This week’s Tory conference could be the most febrile since the early 1980s, when the wets laid into Margaret Thatcher’s economic policy. Her famous retort, “You turn if you want to, the lady’s not for turning”, has been validated by history: her early budgets restored confidence in Britain, set us towards lower taxes, rising productivity and laid the foundations for the revival of capitalism. But in 1980 the Tories were 16 points behind Labour – a divided, far-Left party – and the economic situation was far worse than today, with mass unemployment.
There can be no doubting Liz Truss’s resolve either. Far from retreating in the face of extreme, hysterical political opposition, market turbulence and an even sharper decline in the opinion polls, she makes it clear in her interview with this newspaper today that there can be no alternative to her free-market medicine.
“The status quo is not an option,” she rightly explains: her mission is to arrest what she correctly describes as Britain’s “managed decline”. The UK is trapped in a death spiral of high taxes, low growth and now stubbornly high inflation, a hangover of the Brown era that none of her recent Tory predecessors truly managed or even sought to correct. Only a dose of shock therapy – some of it highly unpopular, such as the cuts to the higher rate of tax – can cure these pathologies. Her message and ideas are extraordinarily refreshing and welcome.
The PM is right that there can be no alternative. The Tories cannot preside over feeble growth, stagnant wages, deliberately low interest rates and a permanent cost of living crisis and hope to be reelected. Equally, zero growth and inflation of 10 per cent is not compatible with 1-2 per cent mortgage rates and any kind of economic stability: something had to give, and it has, in every economy in the world, including in America and Japan.
Ms Truss’s measures will improve economic growth, create jobs and lead to high wages and living standards. Yet none of this is to deny how badly last week went for the Government and its agenda: the markets descended into chaos and gilts have only been stabilised thanks to Bank of England intervention. Yes, sterling has bounced back. But the chaotic reaction, and the speed at which borrowing rates shot up, was the last thing Kwasi Kwarteng or any supporters of the reforms could possibly have wanted. The good news is that, contrary to some hysterical pundits or those who seek to destroy the Tories, there is still time for the Government to regain control of the situation. The emphasis must now be on reassurance, communications and campaigning.

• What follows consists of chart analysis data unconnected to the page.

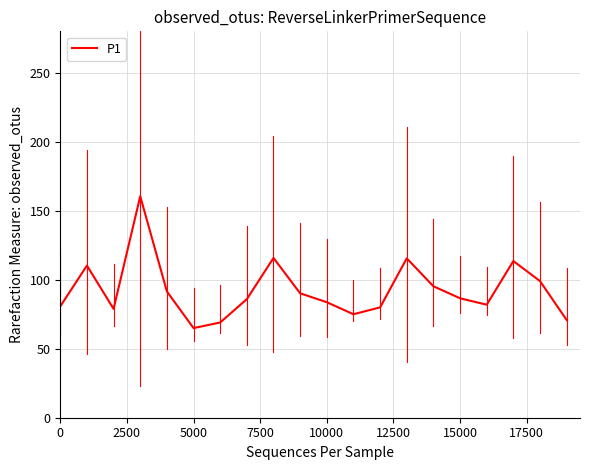

What is the smallest value displayed?

65.0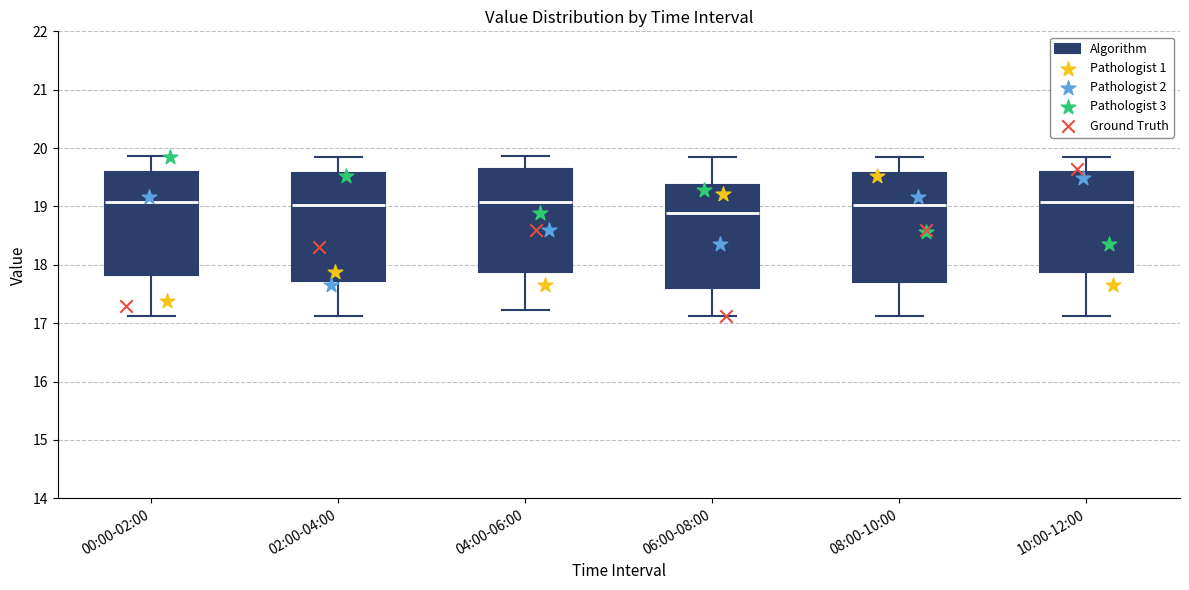

Reading left to right, read every box against the y-axis: the position of its median line, the range the box covers, and the ends of its whiskers. The values are not printed on the chart, so give them approximately, as read against the axis.

00:00-02:00: median 19.1, box 17.8 to 19.6, whiskers 17.1 to 19.9
02:00-04:00: median 19.0, box 17.7 to 19.6, whiskers 17.1 to 19.8
04:00-06:00: median 19.1, box 17.9 to 19.6, whiskers 17.2 to 19.9
06:00-08:00: median 18.9, box 17.6 to 19.4, whiskers 17.1 to 19.8
08:00-10:00: median 19.0, box 17.7 to 19.6, whiskers 17.1 to 19.8
10:00-12:00: median 19.1, box 17.9 to 19.6, whiskers 17.1 to 19.8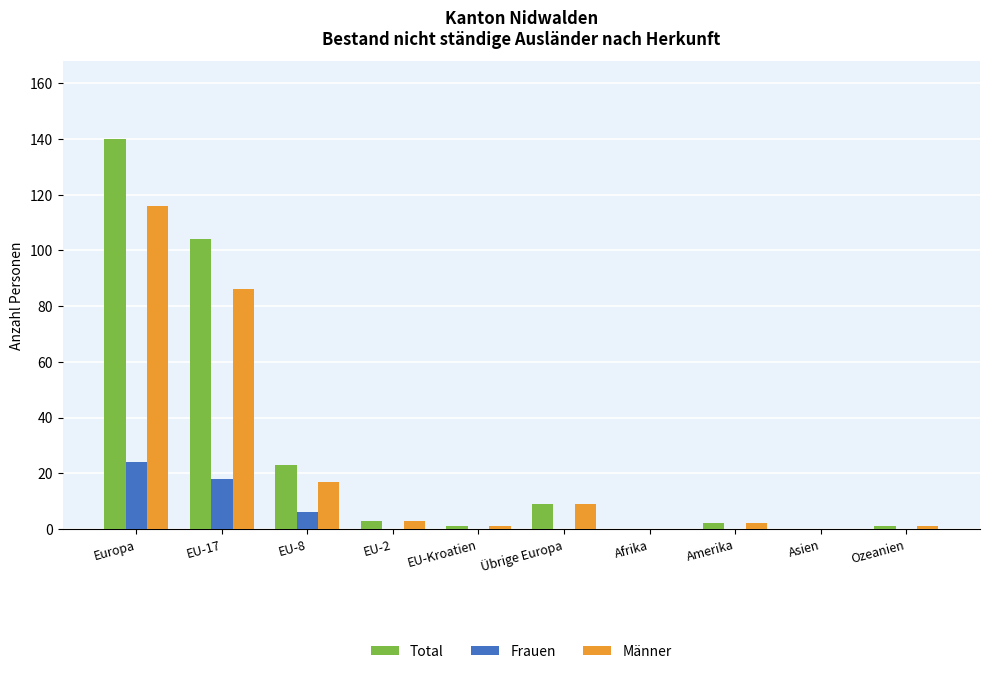

True or false: Frauen has a value of 26 at EU-17.

False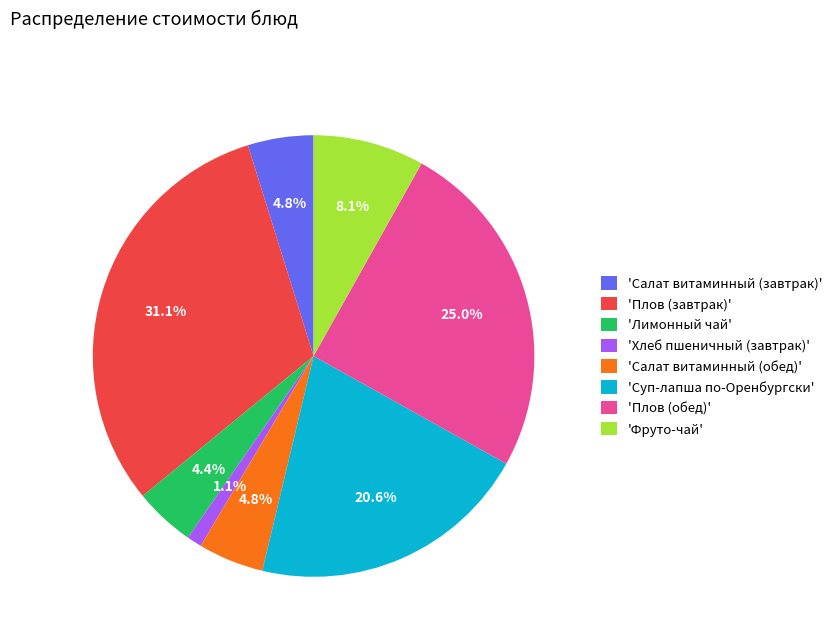

What is the smallest slice in the pie chart?

'Хлеб пшеничный (завтрак)'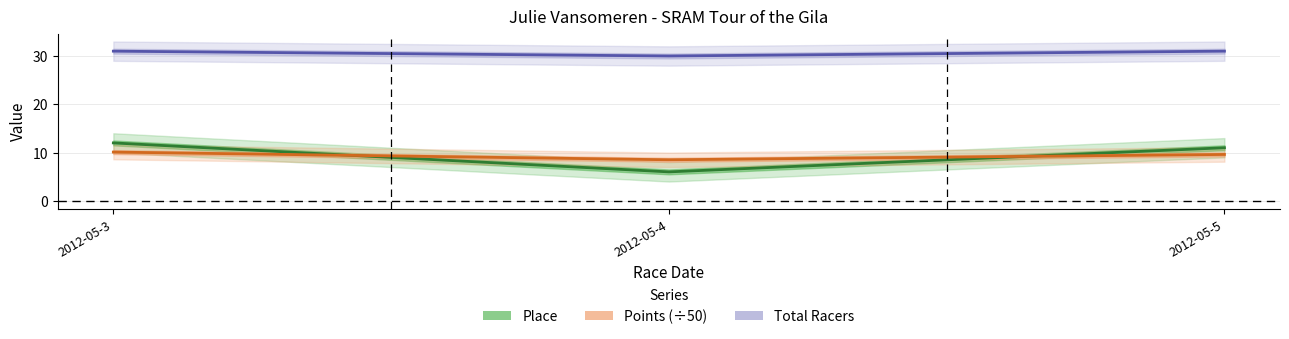

Is it true that Place equals 6.0 at 2012-05-4?

True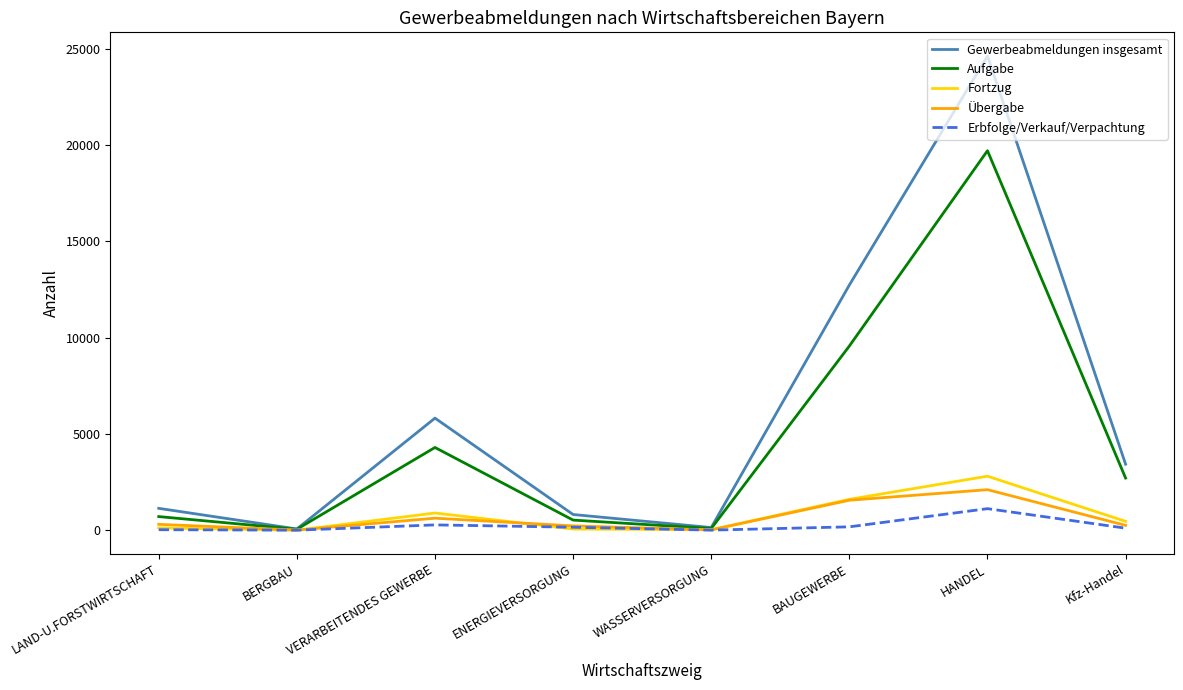

Which series has the largest range (max minus min)?

Gewerbeabmeldungen insgesamt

Some forecasters, such as the Centre for Economics and Business Research, believe that the deficit will be much lower than expected because the tax cuts will reduce revenues by much less, and the cost of the energy bailout could end up a lot lower. The National Institute of Economic and Social Research believes that the mini-Budget will lead to positive GDP growth in the fourth quarter of this year and will raise annual GDP growth to around 2 per cent in 2023-24. The Government needs to sell its plan to every part of the global financial community, from economists to fund managers to investment bankers.